**ARTICLE:**
——————
But dialogue can also be terrible. Boringly, yawningly, cringingly terrible. So how do you make your dialogue work for you rather than against you?

Here's the question you have to ask: does my dialogue advance the plot or help reveal the characters?

If it doesn't do either of these two things, and ideally it should do both at once, hit the delete button as fast as you can. 

Here are some common dialogue problems to watch out for:

(Read below, or you can watch this first point on video.)

1. They're not saying anything new.

In this problem, the dialogue is simply the retelling of a lot of background information that the characters already know. It might go something like this:

Joe: "I can't believe you aren't unhappy about the way Tom is treating you. I mean, after everything you've been through together, and the fact that he married your sister, and you've practically been family for the last 30 years."
Sam: "It has been hard. And, although he and my father were very close for the ten years before Dad died, I still couldn't believe he was left so much money in Dad's will."
Joe: "Half of everything, wasn't it?"
Sam: "Yes, and as you know, he's now trying to cut me off from getting my share."
——————
**EXCERPTED DATA:**
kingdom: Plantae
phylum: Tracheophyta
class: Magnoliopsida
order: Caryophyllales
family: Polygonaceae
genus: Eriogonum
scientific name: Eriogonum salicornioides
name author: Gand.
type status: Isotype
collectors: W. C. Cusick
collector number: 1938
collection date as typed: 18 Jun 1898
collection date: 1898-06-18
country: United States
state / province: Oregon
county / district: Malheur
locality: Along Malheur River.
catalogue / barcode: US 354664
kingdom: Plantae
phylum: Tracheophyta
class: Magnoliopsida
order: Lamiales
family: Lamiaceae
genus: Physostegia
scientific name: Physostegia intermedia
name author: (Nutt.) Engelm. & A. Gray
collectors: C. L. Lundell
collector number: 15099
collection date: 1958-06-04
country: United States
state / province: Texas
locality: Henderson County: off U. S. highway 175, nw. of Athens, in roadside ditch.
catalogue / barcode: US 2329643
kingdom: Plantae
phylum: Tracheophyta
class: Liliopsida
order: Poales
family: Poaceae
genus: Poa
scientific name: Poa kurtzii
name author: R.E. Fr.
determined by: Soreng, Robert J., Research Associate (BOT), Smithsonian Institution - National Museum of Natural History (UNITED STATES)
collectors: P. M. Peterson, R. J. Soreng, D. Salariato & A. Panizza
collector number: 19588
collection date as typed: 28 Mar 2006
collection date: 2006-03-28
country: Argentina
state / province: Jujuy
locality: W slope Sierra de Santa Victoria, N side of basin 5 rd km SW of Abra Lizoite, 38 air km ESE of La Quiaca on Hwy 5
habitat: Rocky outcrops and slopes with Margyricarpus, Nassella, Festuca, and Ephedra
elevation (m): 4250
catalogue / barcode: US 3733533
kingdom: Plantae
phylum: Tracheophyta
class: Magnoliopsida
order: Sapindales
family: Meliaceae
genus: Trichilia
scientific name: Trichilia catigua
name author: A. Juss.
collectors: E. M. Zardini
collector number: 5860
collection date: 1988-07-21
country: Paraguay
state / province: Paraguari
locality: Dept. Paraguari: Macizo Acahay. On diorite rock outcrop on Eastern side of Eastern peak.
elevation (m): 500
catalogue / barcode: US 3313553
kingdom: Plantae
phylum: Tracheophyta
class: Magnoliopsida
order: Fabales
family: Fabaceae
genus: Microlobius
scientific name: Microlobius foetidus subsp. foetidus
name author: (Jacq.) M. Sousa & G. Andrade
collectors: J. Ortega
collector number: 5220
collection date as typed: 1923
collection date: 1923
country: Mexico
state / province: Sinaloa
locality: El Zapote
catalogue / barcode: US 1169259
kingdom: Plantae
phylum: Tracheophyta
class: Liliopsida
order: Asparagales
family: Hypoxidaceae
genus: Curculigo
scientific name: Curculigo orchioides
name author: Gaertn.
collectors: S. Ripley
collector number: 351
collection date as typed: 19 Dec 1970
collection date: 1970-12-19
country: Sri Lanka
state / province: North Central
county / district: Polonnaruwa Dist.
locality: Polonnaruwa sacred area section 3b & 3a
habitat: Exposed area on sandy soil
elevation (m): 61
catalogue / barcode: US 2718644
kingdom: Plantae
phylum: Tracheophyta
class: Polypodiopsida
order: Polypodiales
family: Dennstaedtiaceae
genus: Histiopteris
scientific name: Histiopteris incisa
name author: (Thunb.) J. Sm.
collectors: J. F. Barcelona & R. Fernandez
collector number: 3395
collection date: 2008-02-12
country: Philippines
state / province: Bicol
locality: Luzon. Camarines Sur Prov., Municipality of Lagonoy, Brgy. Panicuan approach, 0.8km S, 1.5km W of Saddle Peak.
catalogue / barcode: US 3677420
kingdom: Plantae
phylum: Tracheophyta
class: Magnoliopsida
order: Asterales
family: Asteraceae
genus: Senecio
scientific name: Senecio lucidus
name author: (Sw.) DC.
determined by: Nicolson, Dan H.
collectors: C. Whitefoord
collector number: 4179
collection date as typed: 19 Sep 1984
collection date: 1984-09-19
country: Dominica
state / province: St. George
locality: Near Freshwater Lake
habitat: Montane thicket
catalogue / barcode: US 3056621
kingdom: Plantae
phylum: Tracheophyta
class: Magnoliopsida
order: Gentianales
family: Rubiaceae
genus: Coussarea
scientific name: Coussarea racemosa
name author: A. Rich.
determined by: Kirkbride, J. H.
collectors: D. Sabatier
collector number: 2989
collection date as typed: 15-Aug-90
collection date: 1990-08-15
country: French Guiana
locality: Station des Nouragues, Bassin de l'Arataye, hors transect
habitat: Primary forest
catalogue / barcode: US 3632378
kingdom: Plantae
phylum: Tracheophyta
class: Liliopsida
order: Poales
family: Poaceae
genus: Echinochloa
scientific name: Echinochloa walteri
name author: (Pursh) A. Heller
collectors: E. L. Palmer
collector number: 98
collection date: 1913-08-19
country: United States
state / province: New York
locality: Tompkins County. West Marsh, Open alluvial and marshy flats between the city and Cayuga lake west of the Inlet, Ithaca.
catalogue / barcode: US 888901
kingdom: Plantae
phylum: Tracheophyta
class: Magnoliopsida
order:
——————
**WORK TO COMPLETE:**
Carry on the article on writing dialogue, starting right after its final line.

**TASK ANSWER:**
Yuck. Boring, boring, yuck, yuck. Don't use dialogue as a place to dump facts, back story or information you want your readers to know. And especially don't do it in full sentences.

Nobody talks like that. Okay, yes, doing this might help the plot, but it will do it at the expense of revealing the characters, who end up being shown as cardboard cutouts who don't have real conversations with each other.

How to fix it: Allow your characters to have a natural conversation about what's going on. Set them up in their scenario, and then sneak in the back to listen to them and write down what you hear. You won't get all the details, but you'll get hints, and sometimes, hints are enough.

 

2. Your characters indulge in small talk and greetings

Joe: "How are you, Sam?"
Sam: "Great, thanks, Joe. Yourself?"
Joe: "Yeah, good, mate."
Sam: "Alright. Well, see you around."
Joe. "Sure thing. Have a great day."

Are you bored yet? I am. This dialogue doesn't advance the plot. It also doesn't reveal anything about the characters.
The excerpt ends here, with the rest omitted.